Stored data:
....................
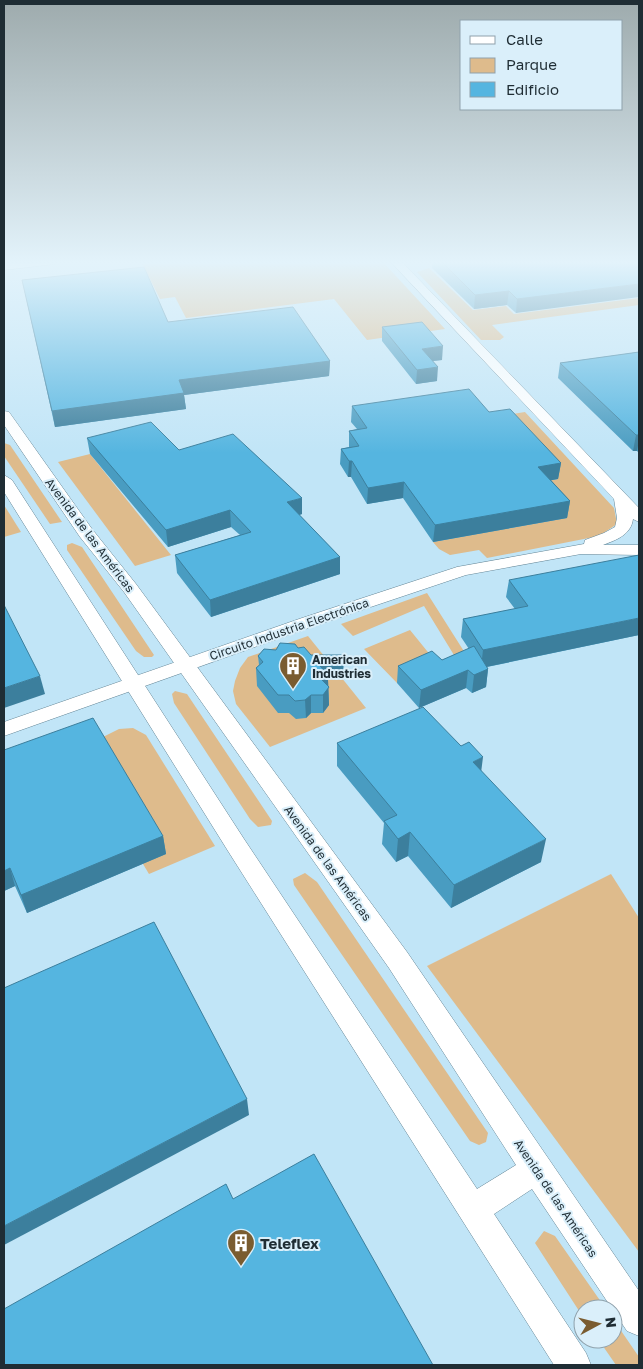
<svg xmlns="http://www.w3.org/2000/svg" width="643" height="1369" font-family="'Golos Text',sans-serif">
  <style>
    .green { fill: #debb8c }
    .lines { fill: none; stroke-linecap: round; stroke-linejoin: round }
    .tertiary-casing { stroke: #658696; stroke-width: 1 }
    .secondary-casing { stroke: #658696; stroke-width: 1 }
    .tertiary { fill: #fff; fill-rule: evenodd }
    .secondary { fill: #fff; fill-rule: evenodd }
    .wall { fill: #499cc1 }
    .shaded-wall { fill: #3c7f9d }
    .building { fill: #55b5e0; stroke: #3c7f9d }
    .labels { text-anchor: middle; dominant-baseline: central; stroke-width: 4; stroke-linejoin: round; paint-order: stroke }
    .street-label { font-size: 12px; fill: #1f2d34; stroke: #daeffa }
    .poi-label { font-size: 12px; font-weight: bold; fill: #1f2d34; stroke: #daeffa; text-anchor: start }
    .near-poi-label { font-size: 15px; font-weight: bold; fill: #1f2d34; stroke: #daeffa; text-anchor: start }
  </style>
  <rect width="100%" height="100%" fill="#c1e5f7"/>
  <!-- green -->
  <g class="green">
    <polygon points="141,261 307,261 312,267 309,261 382,261 445,329 367,340 334,299 186,318 175,297 160,299"/>
    <polygon points="429,268 473,310 506,306 514,314 639,298 639,305 492,325 504,337 500,340 481,340 417,272"/>
    <polygon points="525,412 614,508 617,524 599,536 487,558 479,550 450,555 439,549 433,542 566,518 536,483 558,479 480,419"/>
    <polygon points="4,443 10,445 62,522 50,524 4,456"/>
    <polygon points="90,454 171,555 135,566 58,462"/>
    <polygon points="4,505 21,532 4,537"/>
    <polygon points="72,543 82,547 154,655 152,657 144,657 136,651 67,550 67,545"/>
    <polygon points="427,593 472,664 430,669 397,683 364,649 410,630 440,667 457,660 424,606 353,636 341,624"/>
    <polygon points="308,636 366,708 270,747 236,704 233,691 235,681 240,668 248,657"/>
    <polygon points="175,691 187,694 272,821 271,825 258,827 250,819 174,703 172,694"/>
    <polygon points="133,728 146,735 215,846 149,874 143,864 99,739 119,729"/>
    <polygon points="305,873 317,882 488,1133 486,1142 479,1145 470,1141 294,885 293,879"/>
    <polygon points="611,874 639,918 639,1252 427,966"/>
    <polygon points="544,1231 555,1236 606,1309 583,1309 583,1317 535,1243"/>
    <polygon points="613,1319 639,1357 639,1365 616,1365 598,1339 613,1339"/>
  </g>
  <g class="lines">
    <defs>
      <g id="tertiary">
        <polygon points="24,261 60,261 55,264 4,270 4,264"/>
        <path d="M 390,261 L 401,261 L 639,508 L 639,522 L 633,519 C 631,535 616,540 603,545 L 639,545 L 639,555 L 581,554 L 466,575 L 314,626 L 4,736 L 4,722 L 302,618 L 457,567 L 584,544 L 585,540 L 604,533 L 615,527 L 617,518 L 614,499 Z"/>
      </g>
      <polygon id="secondary" points="4,411 9,412 92,529 136,584 407,952 639,1291 639,1336 627,1331 532,1189 494,1214 586,1353 591,1365 554,1365 228,851 4,492 4,475 12,480 244,839 477,1189 516,1165 389,968 124,592 80,537 4,425"/>
    </defs>
    <!-- tertiary casing -->
    <use href="#tertiary" class="tertiary-casing"/>
    <!-- secondary casing -->
    <use href="#secondary" class="secondary-casing"/>
    <!-- tertiary -->
    <use href="#tertiary" class="tertiary"/>
    <!-- secondary -->
    <use href="#secondary" class="secondary"/>
  </g>
  <!-- wall -->
  <g class="wall">
    <polygon points="433,261 639,261 516,313 507,305 474,309 432,268"/>
    <polygon points="22,280 168,322 330,361 329,376 184,395 186,409 55,427"/>
    <polygon points="382,327 442,360 433,361 437,381 416,384 382,341"/>
    <polygon points="639,352 639,453 637,451 633,451 558,378 560,363"/>
    <polygon points="352,406 489,412 561,463 558,479 551,480 570,501 567,518 433,542 403,498 367,504 351,477 348,477 340,464 341,449 349,447 349,431 357,429 351,422"/>
    <polygon points="87,438 179,450 302,514 299,515 340,557 340,574 211,617 177,573 175,555 240,535 231,527 168,547 90,454"/>
    <polygon points="509,580 639,635 487,667 488,669 486,687 472,693 466,688 419,708 397,683 398,666 442,660 469,649 461,637 463,619 515,609 506,597"/>
    <polygon points="298,648 311,655 344,655 343,673 328,680 329,705 323,713 311,713 306,718 296,719 289,713 278,713 257,686 256,668 259,665 258,656 276,650"/>
    <polygon points="337,743 481,771 541,862 451,908 408,856 396,862 382,844 384,823 337,766"/>
    <polygon points="4,750 163,836 166,854 27,913 15,886 4,891"/>
  </g>
  <!-- shaded-wall -->
  <g class="shaded-wall">
    <polygon points="639,284 639,297 516,313 517,299"/>
    <polygon points="509,291 507,305 474,309 475,295"/>
    <polygon points="443,346 442,360 422,362 422,349"/>
    <polygon points="330,361 329,376 184,395 186,409 55,427 52,411 179,380"/>
    <polygon points="438,367 437,381 416,384 417,370"/>
    <polygon points="636,435 639,435 639,440 637,451 633,451"/>
    <polygon points="349,461 352,461 351,477 348,477"/>
    <polygon points="561,463 558,479 536,483 538,467"/>
    <polygon points="404,482 403,498 367,504 368,488"/>
    <polygon points="302,498 302,514 287,519 287,502"/>
    <polygon points="570,501 567,518 433,542 435,525"/>
    <polygon points="230,510 231,527 168,547 166,530"/>
    <polygon points="340,557 340,574 211,617 210,600"/>
    <polygon points="639,618 639,635 481,668 483,650"/>
    <polygon points="344,655 343,673 328,680 329,705 323,713 323,695 320,666"/>
    <polygon points="488,669 486,687 472,693 474,675"/>
    <polygon points="468,670 466,688 419,708 421,690"/>
    <polygon points="40,676 45,694 4,708 4,688"/>
    <polygon points="311,695 311,713 306,718 305,700"/>
    <polygon points="483,757 480,781 473,762"/>
    <polygon points="410,832 408,856 396,862 398,839"/>
    <polygon points="163,836 166,854 27,913 21,895"/>
    <polygon points="546,839 541,862 451,908 454,885"/>
    <polygon points="10,868 15,886 4,891 4,871"/>
    <polygon points="247,1099 249,1115 4,1245 4,1226"/>
  </g>
  <!-- building -->
  <g class="building">
    <polygon points="441,261 639,261 639,284 517,299 509,291 475,295"/>
    <polygon points="144,267 168,322 293,307 330,361 179,380 184,393 52,411 22,280"/>
    <polygon points="422,322 443,346 422,349 438,367 417,370 382,327"/>
    <polygon points="639,352 639,435 636,435 560,363"/>
    <polygon points="469,389 489,412 510,409 561,463 538,467 570,501 435,525 404,482 368,488 352,461 349,461 341,449 359,446 349,431 367,428 352,406"/>
    <polygon points="151,422 179,450 233,434 302,498 287,502 340,557 210,600 175,555 251,532 230,510 166,530 87,438"/>
    <polygon points="639,555 639,618 483,650 463,619 528,606 509,580"/>
    <polygon points="4,605 40,676 4,688"/>
    <polygon points="280,643 295,644 298,648 304,647 311,655 344,655 320,666 328,675 322,680 329,687 323,695 311,695 305,700 295,701 289,695 278,695 256,668 263,662 258,656 264,649 276,650"/>
    <polygon points="474,646 488,669 474,675 468,670 421,690 398,666 432,651 442,660"/>
    <polygon points="423,707 461,746 469,742 483,757 473,762 546,839 454,885 410,832 398,839 384,821 397,815 337,743"/>
    <polygon points="93,718 163,836 21,895 10,868 4,871 4,750"/>
    <polygon points="154,922 247,1099 4,1226 4,988"/>
    <polygon points="314,1154 433,1365 4,1365 4,1309 226,1184 233,1199"/>
  </g>
  <!-- sky -->
  <linearGradient id="sky" x2="0" y2="1"><stop stop-color="#9eabad"/><stop offset="0.58" stop-color="#e3f3fb"/><stop offset="1" stop-color="#e3f3fb" stop-opacity="0"/></linearGradient>
  <rect width="643" height="453" fill="url(#sky)"/>
  <!-- icons -->
  <defs>
    <symbol id="building-pin" viewBox="-11 -11 22 30"><path d="M0 17L-7.5 6A9.5 9.5 0 1 1 7.5 6Z" fill="#7a5c30" stroke="#daeffa"/><path d="M-4-6H4V6H1V3H-1V6H-4ZM-2.5-4.3h1.7v1.8h-1.7ZM.8-4.3h1.7v1.8H.8ZM-2.5-1h1.7V.8h-1.7ZM.8-1h1.7V.8H.8Z" fill="#fff"/></symbol>
  </defs>
  <g fill-rule="evenodd">
    <use href="#building-pin" x="277" y="650" width="32" height="43"/>
    <use href="#building-pin" x="225" y="1227" width="32" height="43"/>
  </g>
  <g class="labels">
    <!-- street labels -->
    <g class="street-label">
      <text transform="translate(90 535) rotate(53)">Avenida de las Américas</text>
      <text transform="translate(289 629) rotate(-19)">Circuito Industria Electrónica</text>
      <text transform="translate(328 863) rotate(54)">Avenida de las Américas</text>
      <text transform="translate(556 1198) rotate(56)">Avenida de las Américas</text>
    </g>
    <!-- poi labels -->
    <g class="poi-label">
      <text x="312" y="659">American<tspan x="312" dy="14">Industries</tspan></text>
    </g>
    <!-- near-poi labels -->
    <g class="near-poi-label">
      <text x="260" y="1243">Teleflex</text>
    </g>
  </g>
  <!-- border -->
  <rect width="643" height="1369" fill="none" stroke="#1f2d34" stroke-width="10"/>
  <!-- legend -->
  <rect x="460" y="20" width="162" height="90" fill="#daeffa" stroke="#8fa1ab"/>
  <rect x="470" y="36" width="25" height="8" fill="#ffffff" stroke="#8fa1ab"/>
  <text x="506" y="45" font-size="15" fill="#1f2d34">Calle</text>
  <rect x="470" y="58" width="25" height="15" fill="#debb8c" stroke="#8fa1ab"/>
  <text x="506" y="70" font-size="15" fill="#1f2d34">Parque</text>
  <rect x="470" y="82" width="25" height="15" fill="#55b5e0" stroke="#8fa1ab"/>
  <text x="506" y="95" font-size="15" fill="#1f2d34">Edificio</text>
  <!-- north arrow -->
  <g transform="translate(598 1324) rotate(83)"><circle r="24" fill="#daeffa" stroke="#8fa1ab"/>
  <path d="M0-4L9 19L0 12L-9 19Z" fill="#7a5c30"/>
  <text y="-8" font-size="14" font-weight="bold" text-anchor="middle" fill="#1f2d34">N</text>
  </g>
</svg>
....................
From the data above, return every line from the line that has "<!-- green -->" up to and including the line that has "10,445 62,522 50,524", exactly.

  <!-- green -->
  <g class="green">
    <polygon points="141,261 307,261 312,267 309,261 382,261 445,329 367,340 334,299 186,318 175,297 160,299"/>
    <polygon points="429,268 473,310 506,306 514,314 639,298 639,305 492,325 504,337 500,340 481,340 417,272"/>
    <polygon points="525,412 614,508 617,524 599,536 487,558 479,550 450,555 439,549 433,542 566,518 536,483 558,479 480,419"/>
    <polygon points="4,443 10,445 62,522 50,524 4,456"/>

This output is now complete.